Why is Environmental Education important?

Environmental education is very important as it will enables society to learn about environmental issues, raise awareness and participate in problem solving to help protect the environment. Knowing what environmental conflicts exist in the region we live in, what are the causes and consequences of these conflicts, will help us to be more informed and responsible. 

Understanding what is happening to the environment is a challenge for educators, because it is necessary to instil concern for the environment in citizens and motivation to improve or maintain the quality of the environment. It also seeks to foster the development of skills to identify and contribute to solving environmental challenges. Environmental education stimulates critical thinking, does not defend particular opinions or procedures, but rather problematises communities by providing tools for problem solving and decision making.

What do we do at ASOPROVIDA?

ASOPROVIDA has been working hard on this issue for more than 20 years in different countries around the world, both in Latin America and Europe. Our aim is to to instil in people a yearning to care for life in all its forms, through workshops, outdoor activities, conferences, etc., seeking to spread this love and respect for nature and for the beings that live in it, be they plants, animals or other human beings. 

ASOPROVIDA has a wide range of workshops related to environmental care, (Recycling, Home gardens, Transgenics, etc.), as well as to the search for a healthy life for the individual and society (Personal development, Healthy eating, Prevention of addictions, etc.).
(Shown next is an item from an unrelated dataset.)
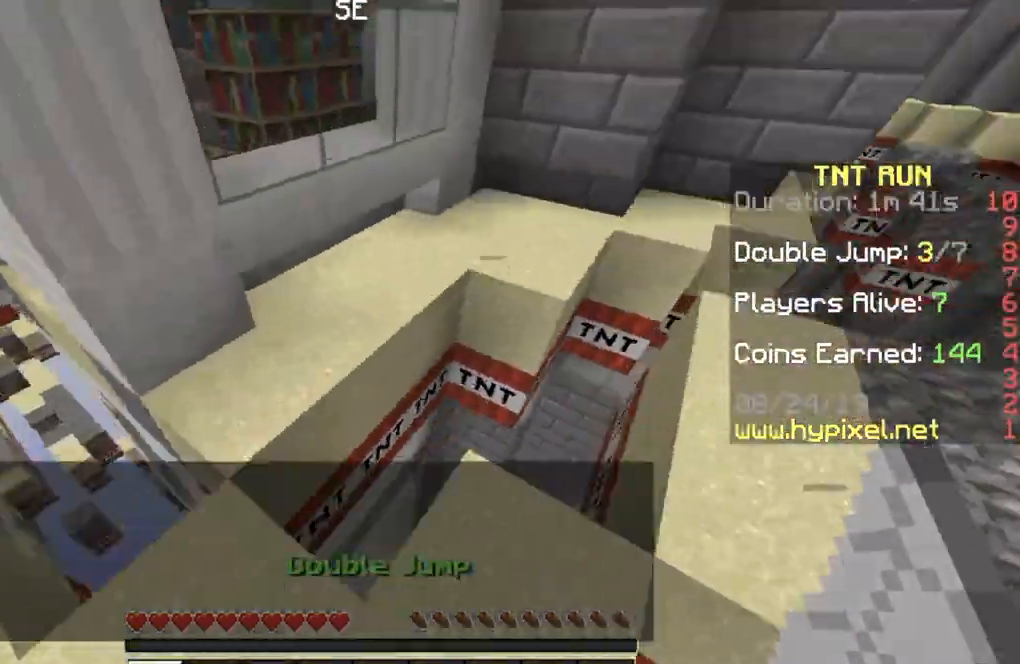
{"keys": ["w"], "events": [[133, "a", "down"], [334, "a", "up"]]}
One of our favourite workshops is Guardians of LifeThe aim of this training programme for schoolchildren is to reflect on the environment, the functions and services it provides us with, and the need to train ourselves as guardians of our planet. Today, on the day of environmental education, we are going to tell you what it is all about.

Guardians of Life

The workshop begins with the theme "The planet as a home, as a mother and as a living being", where the planet is located in space, we reflect on the fact that it is our only common home, that it is like a mother because it gives us everything we need to live, and it is like a living being because there is life and energy in its cycles, but due to the imbalance of human activities the planet is sick. We raise the need to form Guardians of Life. 

Then we are taught about the functions of the four elements, that we can find them in nature and also within ourselves; and that even though they are not living beings, we need to take care of them because without them we could not live. 
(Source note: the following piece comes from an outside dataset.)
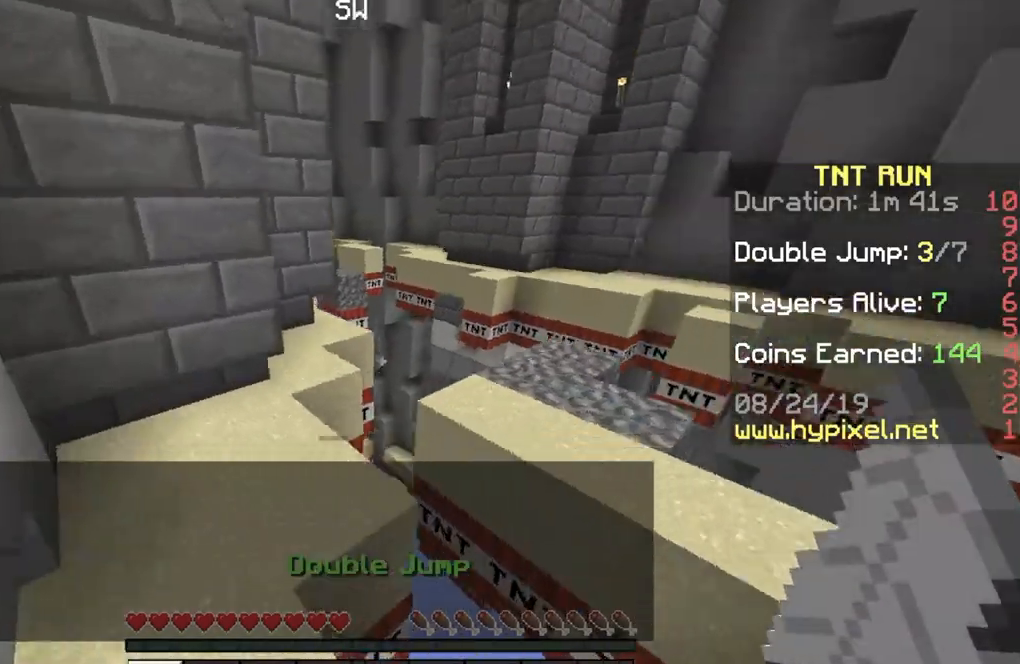
{"keys": ["w"], "events": [[133, "a", "down"], [300, "a", "up"], [400, "d", "down"], [500, "d", "up"]]}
We continue to reflect in the third theme, "Living things", on how living things relate to each other through food webs and the importance of the different kingdoms. 

In the fourth class, the central one, the role of man is raised: We begin to ask ourselves the why and what for of man in nature, we point out that both plants and animals have a clear role: to serve life. And we reflect that perhaps man's role is the same: to serve life as life serves him. 

We continued talking about the history of man, how man's relationship with nature changed as he became more and more separated from it. We reflected on the environmental damage we have caused: pollution, deforestation, animals in danger of extinction, etc. Until finally we presented the proposal to put together with our guardians of life a SOLUTION. Yes, environmental actions that could lead us to alleviate a problem close to the children taking the workshop. In this way we go from theory to practice, leaving a concrete experience of caring for nature.

From the ASOPROVIDA team, and as environmental educators, we believe that The work carried out by volunteers from different environmental groups and teachers at different educational levels on environmental issues is key to achieving a better world, one that is more sensitive to what is happening around us, more humane, more empathetic. We congratulate environmental educators on their day and invite all those who read this article to do their bit from wherever they are, because we can all do something to take care of nature. As the Uruguayan journalist and writer Eduardo Galeano rightly says "Many small people, in small places, doing small things, can change the world.